• _Exercises_:
- a) In the wrestling segment review, what does Mrs. Flapper say Bayley would do without her father?
- b) Please transcribe the wrestling segment review from "Tracy, by the" to "sound so unreasonable.".
- c) Pick up the wrestling segment review after its last sentence and carry it forward.

Mrs. Flapper, seemingly oblivious to the fact that Alexa has been running down Bayley this whole segment, plays along as if this is a genuine ceremony honoring the former Women’s Champion. She describes her former student as, “a really nice girl” with perfect attendance who always sat in the front row… next to her father.

Did I mention that, growing up, Bayley never went anywhere without her father?

No?

Neither had WWE’s gaggle of writers. No wonder the joke fell flat.

Maybe Vince wrote that gag for Richie Steamboat, forgetting he had cut him from NXT years earlier, then re-purposed it for Bayley.

But see, Mrs. Flapper explained, if Bayley didn’t have her father with her, she would cry.

“Cry? Like cr-cry? Like… tears, cry?” Yes, Alexa, that is what crying means. “How embarrassing,” explains Alexa.

You’ve got to hand it to Alexa, though. She knows the lines she’s reciting aren’t any good, but she’s doing her darnedest to mug for the camera and get the segment over.

Then there was Bayley’s ex-best friend, Tracy Havalina, who is audibly bored out of her mind. Tracey says she and Bayley were inseparable “until *that* happened”.

“Until what?” presses Alexa.

The dramatic end to their friendship, it turns out, was when Bayley always wanted to stay home and watch, “uh, Monday Night, uh, Raw or Smackdown” instead of hanging out.

As you know, Bayley has been a lifelong fan of wrestling; Raw has been on since all the way back in 1993, and Smackdown since 1999, so when exactly were she and Tracy friends?

Tracy, by the way, does a spot-on impression of someone who never watches wrestling and thinks it’s stupid. Which, watching this segment, suddenly doesn’t sound so unreasonable.

• _Dataset rows_:
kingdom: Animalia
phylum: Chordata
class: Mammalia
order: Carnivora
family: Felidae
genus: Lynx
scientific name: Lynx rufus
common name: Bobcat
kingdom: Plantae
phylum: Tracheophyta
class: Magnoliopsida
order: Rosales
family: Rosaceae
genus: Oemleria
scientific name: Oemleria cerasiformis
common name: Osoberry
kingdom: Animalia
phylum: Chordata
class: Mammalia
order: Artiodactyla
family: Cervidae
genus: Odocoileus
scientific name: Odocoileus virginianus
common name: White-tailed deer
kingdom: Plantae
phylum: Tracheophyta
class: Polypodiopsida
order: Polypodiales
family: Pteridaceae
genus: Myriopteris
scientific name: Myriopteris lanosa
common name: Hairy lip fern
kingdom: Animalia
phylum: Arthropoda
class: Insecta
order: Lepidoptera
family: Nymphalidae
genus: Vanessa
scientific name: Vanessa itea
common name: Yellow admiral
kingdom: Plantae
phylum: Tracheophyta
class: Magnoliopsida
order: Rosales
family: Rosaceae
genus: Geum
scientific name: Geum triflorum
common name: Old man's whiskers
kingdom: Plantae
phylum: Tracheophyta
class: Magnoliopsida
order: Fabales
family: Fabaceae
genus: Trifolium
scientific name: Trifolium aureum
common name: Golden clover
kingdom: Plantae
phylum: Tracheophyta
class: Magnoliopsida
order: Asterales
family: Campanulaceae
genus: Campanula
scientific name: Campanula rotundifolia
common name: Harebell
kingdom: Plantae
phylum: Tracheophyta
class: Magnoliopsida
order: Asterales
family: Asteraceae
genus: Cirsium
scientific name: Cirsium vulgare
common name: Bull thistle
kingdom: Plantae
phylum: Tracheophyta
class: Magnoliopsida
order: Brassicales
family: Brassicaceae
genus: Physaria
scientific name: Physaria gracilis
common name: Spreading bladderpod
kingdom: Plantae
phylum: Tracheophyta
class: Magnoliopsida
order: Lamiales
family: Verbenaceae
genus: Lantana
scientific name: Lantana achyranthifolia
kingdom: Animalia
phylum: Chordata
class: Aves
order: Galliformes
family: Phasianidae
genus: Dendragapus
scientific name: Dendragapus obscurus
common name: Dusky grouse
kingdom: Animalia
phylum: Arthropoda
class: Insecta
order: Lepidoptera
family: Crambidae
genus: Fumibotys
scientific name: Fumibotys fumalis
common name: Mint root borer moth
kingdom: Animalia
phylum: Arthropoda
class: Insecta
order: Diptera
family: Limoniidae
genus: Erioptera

• _Results_:
- a) She would cry.

- b)
Tracy, by the way, does a spot-on impression of someone who never watches wrestling and thinks it’s stupid. Which, watching this segment, suddenly doesn’t sound so unreasonable.

- c)
But why in the world would WWE want to make fun of kids who love to watch WWE, seeing as how that’s practically their target audience? There’s no reason to make fun of someone for watching Raw and Smackdown every night years ago as a kid. Now, an adult watching Raw and Smackdown every night nowadays – that should be fair game for ridicule.

Finally, there was hunky Phil Johnson, Bayley’s first boyfriend. “Phil, what was it like being Bayley’s ex-boyfriend?” asks Alexa. I think she means, “Bayley’s boyfriend”, as Phil technically still is Bayley’s ex-boyfriend and always will be.

She was a really nice girl, says Phil, but there was one problem. What could that one problem be (keeping in mind that they’ve already ragged on Bayley for being a woman-child, a loser at sports, a daddy’s girl, and a stupid wrestling mark)?

Oh, it’s her father again. See, Bayley would always take her dad with her on dates. One time, Phil almost kissed Bayley’s dad by accident!

Problem is, no one’s ever seen Bayley’s father. Not once.

We’ve seen Mom a few times, but never Dad.

Even John Cena’s and The Miz’s respective fathers have shown up on TV to embarrass their kids, but never Bayley’s.

I thought for a second that this one picture was of Bayley and her dad…

…but it was actually RVD.

While the whole WWE Universe is in revolt, demanding to “delete” this segment, Tracy over there is gazing into Phil’s eyes, toying with her hair, and biting her lip, more randy than the Macho Man.

And yet when Phil reveals that he had only been using Bayley to get close to Tracy, Horny Havalina can’t believe it.

So they make out.

“This is hard to watch,” said Booker T. You’re telling me! The camera work is so bad, you can barely see the good stuff.

Having sat back and listened to such withering accusations of having had a supportive family and liking wrestling, Bayley at last can’t take it anymore, crashing her own ceremony and tackling Alexa.

This raises some important questions, though. The bad acting, the insults, and the far-fetched anecdotes by the three guests would lead the viewer to assume they were all just actors, not real figures from Bayley’s past. But if that’s the case, why would Alexa have them make out? And why would Bayley get mad about it? On the other hand, if all these guests and gags were supposed to be legit, then Bayley really was a total loser growing up, and Alexa was simply letting the truth be known.

After taking way too long looking at the kendo stick on a pole…

…Bayley gets jumped from behind by Alexa, who has an extra kendo stick hidden under the table to lay out the Huggable One.

[Note: they actually called her this]

This segment was so bad, WWE scrubbed all their social media of it except for the post-ceremony scuffle.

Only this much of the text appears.